5 fakta tentang kesehatan mental global

REUTERS/Kim Hong-ji
Diperkirakan bahwa lebih dari satu miliar orang di dunia memiliki gangguan mental, perkembangan saraf atau penggunaan zat.

Meskipun penting untuk kesehatan secara keseluruhan dan kesehatan fisik, diagnosis dan lebih lanjut, perawatan atau dukungan, tetap jauh lebih rendah daripada perkiraan ini. Dalam entri kami tentang Kesehatan Mental dan Penggunaan Zat kami memberikan gambaran luas dari data global tentang prevalensi, beban penyakit, kematian dan driver dari kelompok gangguan ini. Tujuan dari posting blog ini adalah untuk menyediakan sintesis singkat dari 5 fakta utama pada kesehatan mental global.

1. Statistik global tentang kesehatan mental tidak didefinisikan, diukur, dan dipahami dengan buruk

Prevalensi sebenarnya gangguan kesehatan mental secara global masih kurang dipahami.
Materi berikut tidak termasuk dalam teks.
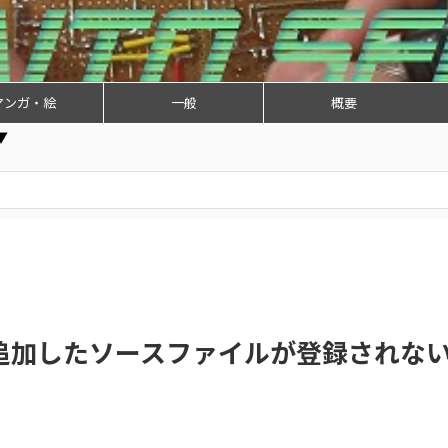
マンガ・絵
一般
概要
▼
Bで追加したソースファイルが登録されな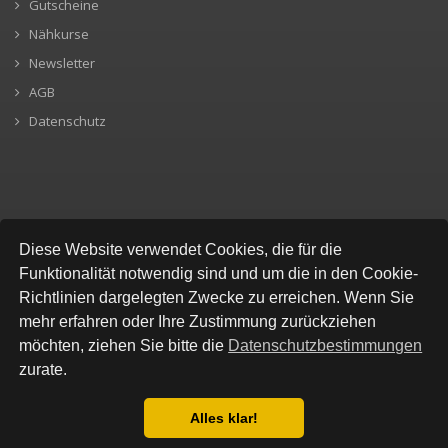
Gutscheine
Nähkurse
Newsletter
AGB
Datenschutz
SICHERE BEZAHLUNG
Diese Website verwendet Cookies, die für die
Funktionalität notwendig sind und um die in den Cookie-
Richtlinien dargelegten Zwecke zu erreichen. Wenn Sie
mehr erfahren oder Ihre Zustimmung zurückziehen
möchten, ziehen Sie bitte die
Datenschutzbestimmungen
zurate.
Alles klar!
© All Rights Reserved, Stofflokal
Datenschutzbestimmung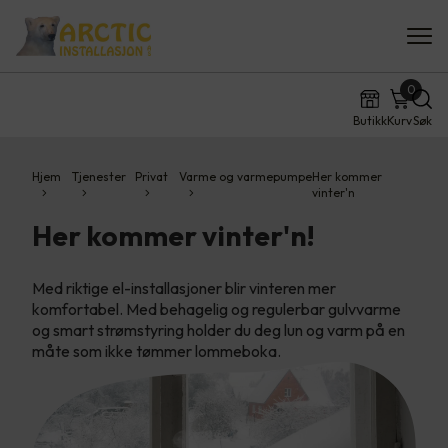
0
Butikk
Kurv
Søk
Hjem
Tjenester
Privat
Varme og varmepumpe
Her kommer
vinter'n
Her kommer vinter'n!
Med riktige el-installasjoner blir vinteren mer
komfortabel. Med behagelig og regulerbar gulvvarme
og smart strømstyring holder du deg lun og varm på en
måte som ikke tømmer lommeboka.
Diagnosis statistik saja tidak akan membawa kita mendekati angka yang sebenarnya - kesehatan mental biasanya tidak dilaporkan, dan kurang didiagnosis. Jika mengandalkan diagnosis kesehatan mental saja, angka prevalensi akan cenderung mencerminkan pengeluaran kesehatan (yang memungkinkan untuk lebih fokus pada gangguan kesehatan mental) daripada memberikan perspektif yang representatif tentang perbedaan antar negara; negara-negara berpenghasilan tinggi kemungkinan akan menunjukkan prevalensi yang secara signifikan lebih tinggi sebagai hasil dari lebih banyak diagnosa.

Apa yang membuat metrik tersebut lebih menantang adalah spektrum gangguan kesehatan mental yang bisa luas. Kesehatan mental dapat menggabungkan berbagai gangguan yang berbeda tetapi kadang-kadang terhubung seperti depresi, kecemasan, bipolar, gangguan makan, skizofrenia, dan gangguan penggunaan alkohol dan narkoba. Banyak sumber yang diketahui - misalnya, Organisasi Kesehatan Dunia (WHO) - sering tidak mengukur prevalensi global di seluruh gangguan kesehatan mental individu di luar depresi dan penggunaan narkoba.

Data yang disajikan dalam entri kami diterbitkan oleh Institute of Health Metrics & Evaluation (IHME), Global Burden of Disease study. Ini didasarkan pada kombinasi sumber, termasuk catatan medis dan nasional, data epidemiologi, data survei, dan model meta-regresi.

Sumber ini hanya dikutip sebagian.